» **INSTRUCTION**: Reproduce every row below word for word, leaving out the pictures.

» **SUPPLIED ENTRIES**:
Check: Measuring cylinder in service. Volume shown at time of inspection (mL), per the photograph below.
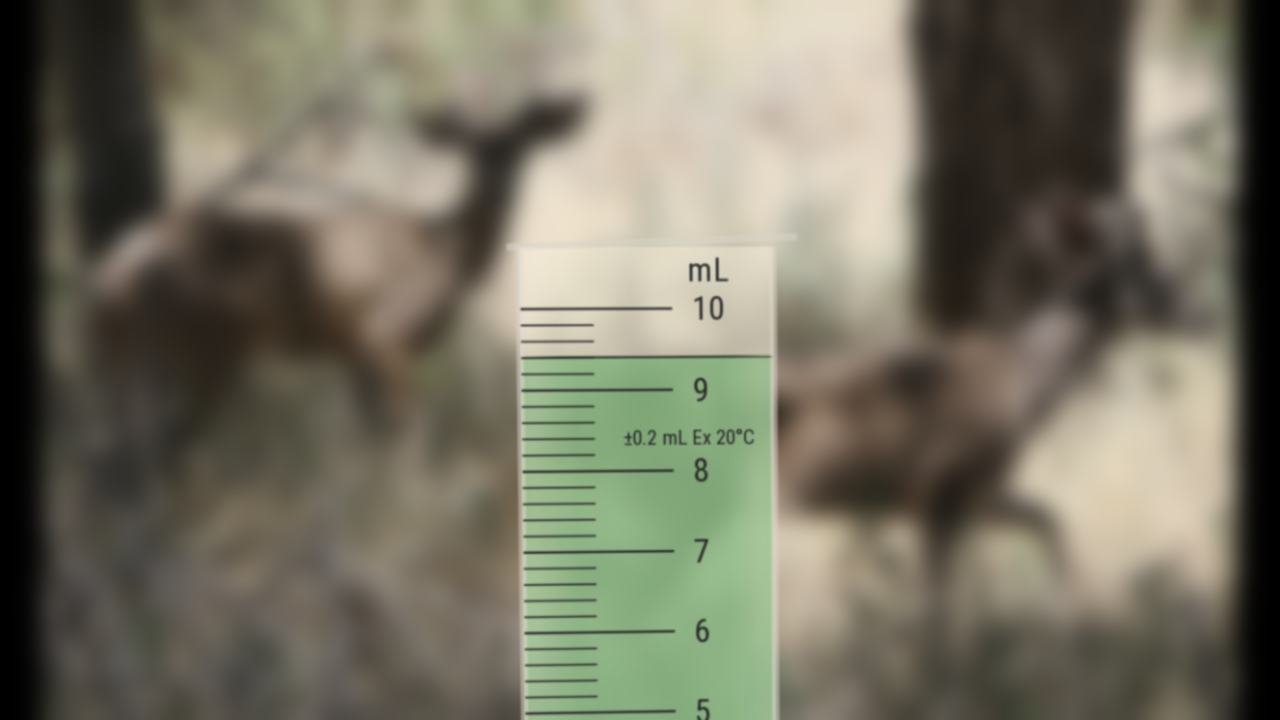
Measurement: 9.4 mL
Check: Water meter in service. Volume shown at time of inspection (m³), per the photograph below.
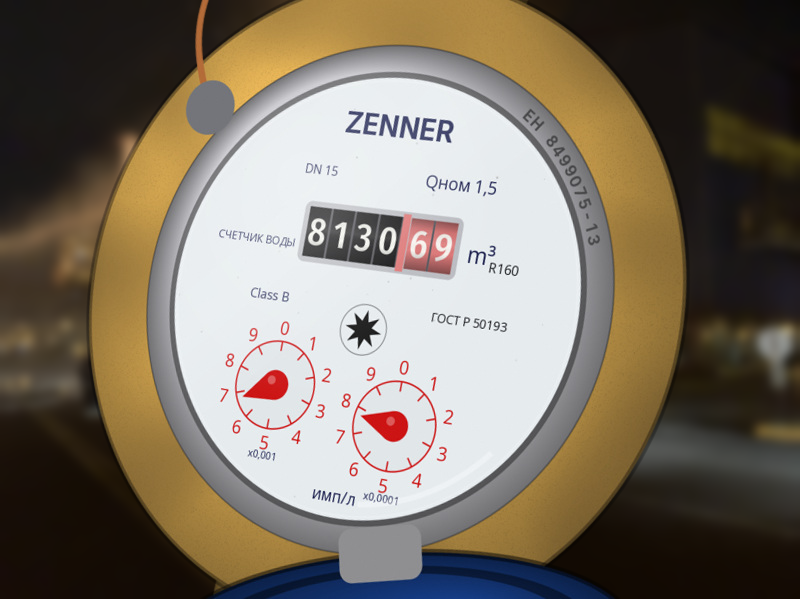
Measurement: 8130.6967 m³
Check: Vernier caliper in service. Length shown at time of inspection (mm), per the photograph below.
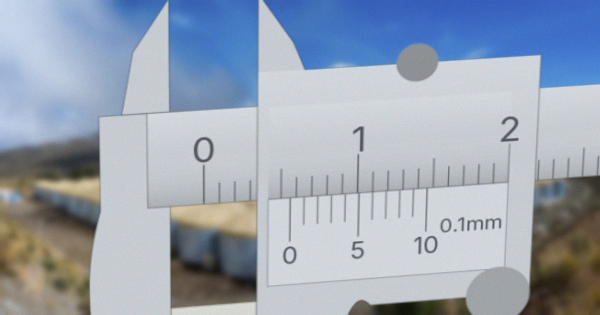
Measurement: 5.6 mm
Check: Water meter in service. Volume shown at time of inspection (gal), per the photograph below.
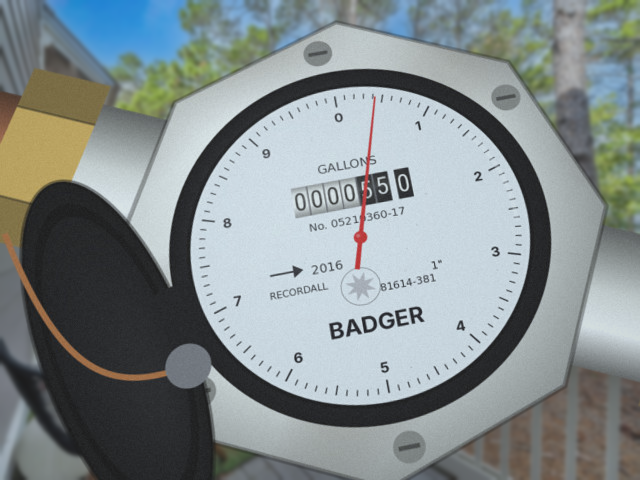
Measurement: 550.4 gal
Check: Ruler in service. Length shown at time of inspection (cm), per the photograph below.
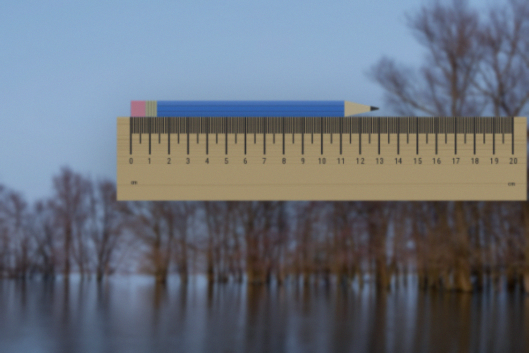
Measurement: 13 cm
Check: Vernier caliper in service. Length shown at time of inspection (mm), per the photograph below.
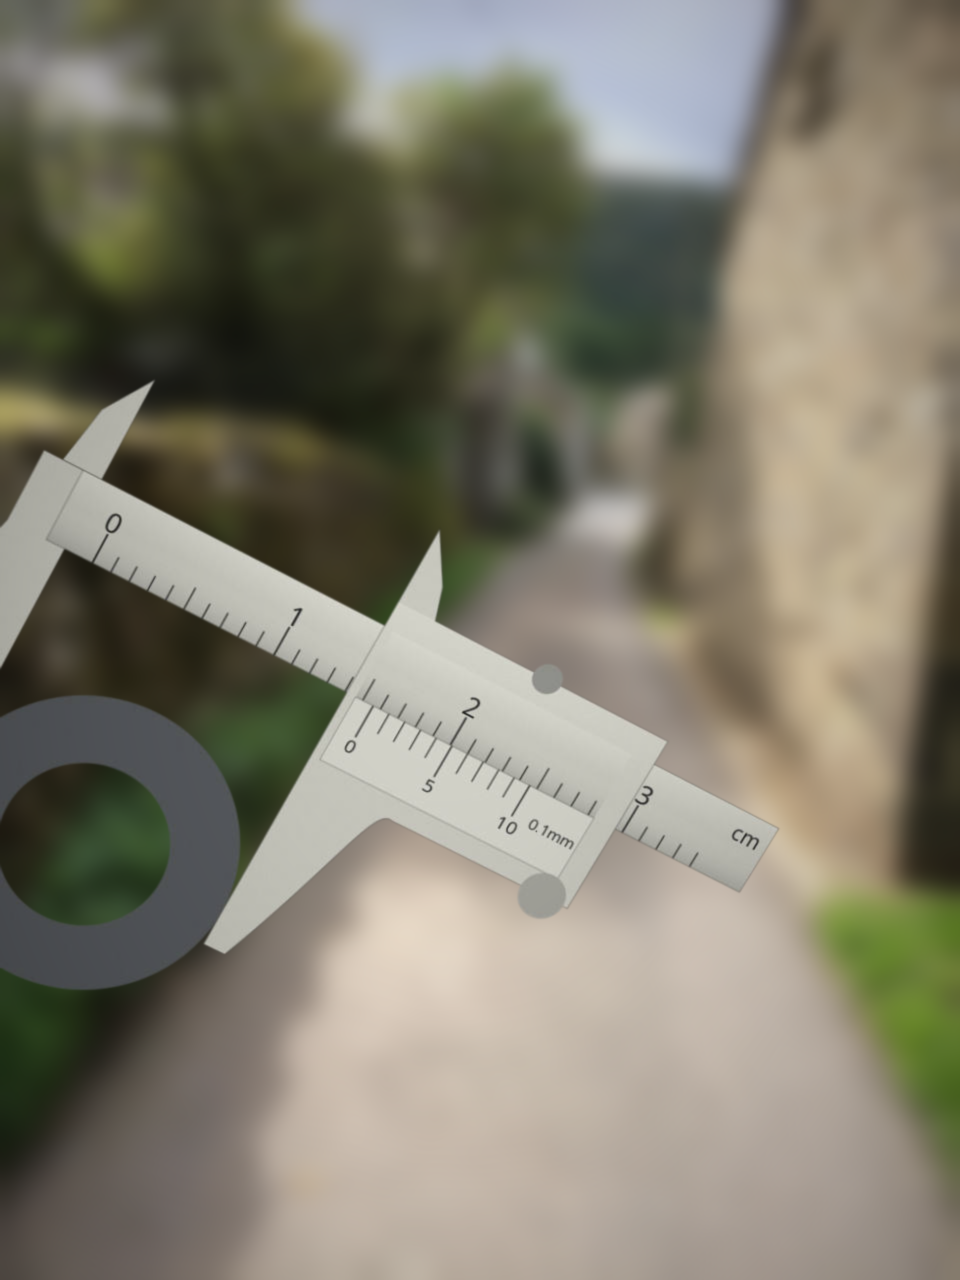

» **RESULT FOR THIS TASK**:
Check: Measuring cylinder in service. Volume shown at time of inspection (mL), per the photograph below.
Measurement: 9.4 mL
Check: Water meter in service. Volume shown at time of inspection (m³), per the photograph below.
Measurement: 8130.6967 m³
Check: Vernier caliper in service. Length shown at time of inspection (mm), per the photograph below.
Measurement: 5.6 mm
Check: Water meter in service. Volume shown at time of inspection (gal), per the photograph below.
Measurement: 550.4 gal
Check: Ruler in service. Length shown at time of inspection (cm), per the photograph below.
Measurement: 13 cm
Check: Vernier caliper in service. Length shown at time of inspection (mm), per the photograph below.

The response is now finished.